I screamed in solidarity. Who among us has not wanted to write (and publish!) such a letter after a bureaucratic nightmare? Lawson’s ability to manifest her frustrations in such a heartfelt and hilarious manner made me feel less alone. She writes:
“Once, when I complained about your rejections (‘We’ve decided not to cover compounded medications anymore’), you told me that I should get on a better plan…I already am on your most expensive premium plan. You’d sent me a pen to thank me. I use it to write thousands of dollars of checks to pay for the things you ignore.”
The author’s hopelessness is palpable, but at least you’ll cry tears of laughter, too.
The thing about being broken, however we each define that term, is that it’s crushingly lonely. Lawson puts her best spin on it, reminding us of the Japanese practice of kintsugi, during which artists use gold lacquer to fix broken objects. This “treat[s] repair as part of the history, rather than disguising the breakage. The brokenness becomes part of the story and the beauty of the piece.” But there’s no denying that dealing with crippling depression or having to constantly allay anxiety can be not only exhausting but isolating.
This winter, when I didn’t have the energy to reach out to friends or, sometimes, even pick myself up off the couch, Lawson’s writing saved me. Although it hurt to see how similar our thought patterns, worries, and day-to-day struggles were, reading the book also reminded me that I am not alone.

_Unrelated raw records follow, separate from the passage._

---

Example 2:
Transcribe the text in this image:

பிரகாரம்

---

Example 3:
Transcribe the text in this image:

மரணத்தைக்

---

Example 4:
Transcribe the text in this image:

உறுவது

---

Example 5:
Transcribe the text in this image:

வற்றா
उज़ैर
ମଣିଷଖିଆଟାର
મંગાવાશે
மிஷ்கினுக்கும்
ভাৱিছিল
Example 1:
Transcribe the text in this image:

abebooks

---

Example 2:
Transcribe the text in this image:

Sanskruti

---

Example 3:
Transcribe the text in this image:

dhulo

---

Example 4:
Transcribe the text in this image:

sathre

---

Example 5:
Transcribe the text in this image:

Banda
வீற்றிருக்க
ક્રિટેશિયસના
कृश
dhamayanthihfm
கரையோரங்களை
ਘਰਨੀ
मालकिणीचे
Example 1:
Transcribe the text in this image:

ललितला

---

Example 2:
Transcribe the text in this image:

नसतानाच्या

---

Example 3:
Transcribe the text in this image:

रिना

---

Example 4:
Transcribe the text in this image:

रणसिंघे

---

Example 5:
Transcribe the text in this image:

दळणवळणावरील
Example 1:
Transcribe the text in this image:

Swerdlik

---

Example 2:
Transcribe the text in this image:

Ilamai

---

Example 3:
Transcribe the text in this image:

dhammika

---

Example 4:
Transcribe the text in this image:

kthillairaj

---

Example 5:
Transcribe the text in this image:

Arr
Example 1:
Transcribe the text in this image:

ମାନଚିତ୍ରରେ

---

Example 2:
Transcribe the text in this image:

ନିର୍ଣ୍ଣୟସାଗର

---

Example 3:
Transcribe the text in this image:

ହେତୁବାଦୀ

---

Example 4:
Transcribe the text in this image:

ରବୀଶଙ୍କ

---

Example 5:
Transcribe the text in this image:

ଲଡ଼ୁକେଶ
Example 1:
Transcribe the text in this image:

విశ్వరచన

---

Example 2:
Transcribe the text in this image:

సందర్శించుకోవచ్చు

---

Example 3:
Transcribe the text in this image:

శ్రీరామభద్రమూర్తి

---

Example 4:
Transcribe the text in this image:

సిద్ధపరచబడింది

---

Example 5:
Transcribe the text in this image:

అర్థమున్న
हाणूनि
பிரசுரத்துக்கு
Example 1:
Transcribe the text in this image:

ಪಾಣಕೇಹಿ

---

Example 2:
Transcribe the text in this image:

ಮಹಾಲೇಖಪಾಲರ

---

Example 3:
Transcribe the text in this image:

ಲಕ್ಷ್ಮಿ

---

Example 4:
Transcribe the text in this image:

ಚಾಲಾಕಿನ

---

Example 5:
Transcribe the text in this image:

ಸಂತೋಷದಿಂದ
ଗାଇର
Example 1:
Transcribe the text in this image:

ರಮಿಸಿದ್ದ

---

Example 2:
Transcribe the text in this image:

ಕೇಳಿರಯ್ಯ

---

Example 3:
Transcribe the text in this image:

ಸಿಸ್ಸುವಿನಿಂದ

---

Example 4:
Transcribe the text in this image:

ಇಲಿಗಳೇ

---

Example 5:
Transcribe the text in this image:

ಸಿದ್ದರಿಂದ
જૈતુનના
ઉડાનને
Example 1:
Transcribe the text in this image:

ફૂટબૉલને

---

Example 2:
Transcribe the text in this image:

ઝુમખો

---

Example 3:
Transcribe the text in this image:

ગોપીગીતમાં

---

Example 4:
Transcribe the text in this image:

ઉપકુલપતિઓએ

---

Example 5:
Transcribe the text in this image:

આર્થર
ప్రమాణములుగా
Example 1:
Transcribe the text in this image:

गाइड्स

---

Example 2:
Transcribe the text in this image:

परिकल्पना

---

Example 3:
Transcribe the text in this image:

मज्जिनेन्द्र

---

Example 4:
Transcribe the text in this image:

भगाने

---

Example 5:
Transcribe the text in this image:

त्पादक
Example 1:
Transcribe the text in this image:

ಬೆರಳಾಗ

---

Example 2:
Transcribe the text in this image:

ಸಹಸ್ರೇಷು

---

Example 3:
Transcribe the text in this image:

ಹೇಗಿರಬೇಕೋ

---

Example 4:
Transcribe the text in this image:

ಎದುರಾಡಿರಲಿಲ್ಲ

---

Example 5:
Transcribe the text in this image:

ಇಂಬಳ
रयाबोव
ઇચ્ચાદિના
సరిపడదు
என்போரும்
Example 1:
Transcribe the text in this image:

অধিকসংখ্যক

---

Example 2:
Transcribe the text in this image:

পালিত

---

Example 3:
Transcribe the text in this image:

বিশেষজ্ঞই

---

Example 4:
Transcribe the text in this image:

That, in turn, has reminded me of the importance of keeping in touch with friends and family during these tough times. For me, feeling down is often a combination of anxiety and loneliness that tangos its way to hell while I stand by, horrified and helpless. Breaking that cycle has been rewarding and illuminating, and I have Lawson partly to thank.

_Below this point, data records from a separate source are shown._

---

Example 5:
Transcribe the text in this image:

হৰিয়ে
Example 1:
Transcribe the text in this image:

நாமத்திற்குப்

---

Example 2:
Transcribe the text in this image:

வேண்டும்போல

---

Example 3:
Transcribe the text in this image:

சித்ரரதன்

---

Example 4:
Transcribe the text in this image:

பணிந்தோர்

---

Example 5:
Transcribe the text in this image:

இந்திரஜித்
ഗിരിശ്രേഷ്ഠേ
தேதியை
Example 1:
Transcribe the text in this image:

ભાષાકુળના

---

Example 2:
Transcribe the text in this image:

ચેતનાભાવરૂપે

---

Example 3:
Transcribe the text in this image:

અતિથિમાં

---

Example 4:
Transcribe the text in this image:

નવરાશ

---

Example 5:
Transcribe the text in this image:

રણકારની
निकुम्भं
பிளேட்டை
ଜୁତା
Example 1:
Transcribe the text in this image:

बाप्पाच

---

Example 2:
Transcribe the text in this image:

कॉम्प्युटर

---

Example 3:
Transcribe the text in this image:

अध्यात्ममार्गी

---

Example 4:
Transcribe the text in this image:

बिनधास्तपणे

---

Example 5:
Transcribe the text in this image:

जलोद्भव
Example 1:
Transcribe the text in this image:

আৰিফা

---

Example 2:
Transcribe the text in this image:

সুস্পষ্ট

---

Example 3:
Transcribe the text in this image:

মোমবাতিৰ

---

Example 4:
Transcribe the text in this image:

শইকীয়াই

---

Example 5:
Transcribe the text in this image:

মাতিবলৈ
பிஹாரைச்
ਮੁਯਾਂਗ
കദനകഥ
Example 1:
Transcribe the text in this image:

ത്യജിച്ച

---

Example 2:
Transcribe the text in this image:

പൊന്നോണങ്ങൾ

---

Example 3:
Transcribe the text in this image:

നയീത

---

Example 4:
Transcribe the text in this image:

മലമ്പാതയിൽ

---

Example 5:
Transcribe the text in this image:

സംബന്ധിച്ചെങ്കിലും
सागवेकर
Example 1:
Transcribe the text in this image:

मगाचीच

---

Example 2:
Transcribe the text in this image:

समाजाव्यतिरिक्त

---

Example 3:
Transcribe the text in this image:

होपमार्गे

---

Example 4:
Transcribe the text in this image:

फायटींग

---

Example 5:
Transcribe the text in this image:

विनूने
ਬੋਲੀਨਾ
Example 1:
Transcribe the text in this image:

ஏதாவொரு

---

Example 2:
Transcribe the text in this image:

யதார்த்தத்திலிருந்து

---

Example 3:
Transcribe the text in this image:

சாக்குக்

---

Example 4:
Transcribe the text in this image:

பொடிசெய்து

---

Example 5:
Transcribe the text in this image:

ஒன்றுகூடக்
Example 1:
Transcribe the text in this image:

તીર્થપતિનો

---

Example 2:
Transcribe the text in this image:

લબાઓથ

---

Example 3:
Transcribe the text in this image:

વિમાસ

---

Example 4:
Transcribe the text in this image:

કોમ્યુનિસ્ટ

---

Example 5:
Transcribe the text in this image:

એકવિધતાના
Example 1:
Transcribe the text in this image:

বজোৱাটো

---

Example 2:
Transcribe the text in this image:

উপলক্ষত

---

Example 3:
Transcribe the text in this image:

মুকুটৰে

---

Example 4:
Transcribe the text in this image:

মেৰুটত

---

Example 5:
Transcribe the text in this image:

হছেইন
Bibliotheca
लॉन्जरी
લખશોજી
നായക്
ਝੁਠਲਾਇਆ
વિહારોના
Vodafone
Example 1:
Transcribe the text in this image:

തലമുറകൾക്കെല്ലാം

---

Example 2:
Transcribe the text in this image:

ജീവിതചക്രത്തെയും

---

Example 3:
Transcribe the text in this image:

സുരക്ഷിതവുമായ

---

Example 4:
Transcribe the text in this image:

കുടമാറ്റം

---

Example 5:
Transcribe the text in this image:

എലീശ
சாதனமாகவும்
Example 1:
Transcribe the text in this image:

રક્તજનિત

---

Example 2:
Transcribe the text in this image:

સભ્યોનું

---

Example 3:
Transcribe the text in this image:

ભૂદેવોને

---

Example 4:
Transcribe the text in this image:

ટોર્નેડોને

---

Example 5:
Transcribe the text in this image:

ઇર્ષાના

In the chapter “Anxiety Is a Lost Watch I Never Saw,” Lawson recounts how, as a young girl, her grandmother borrowed a watch from a boy who liked her and then misplaced it. “She was sure that she’d have to marry him after that,” the author explains, “because how else do you make up for losing an expensive watch you could never replace?” (She eventually found it.) The ridiculousness yet utter relatability of this anecdote reminded me how absurd anxiety can be!
Nowadays, I’m doing a little better. The sun stays out longer, and it’s easier to come up for air, so to speak. But I will carry Lawson’s lessons going forward because they’ve been instrumental in making me feel less broken — and less alone.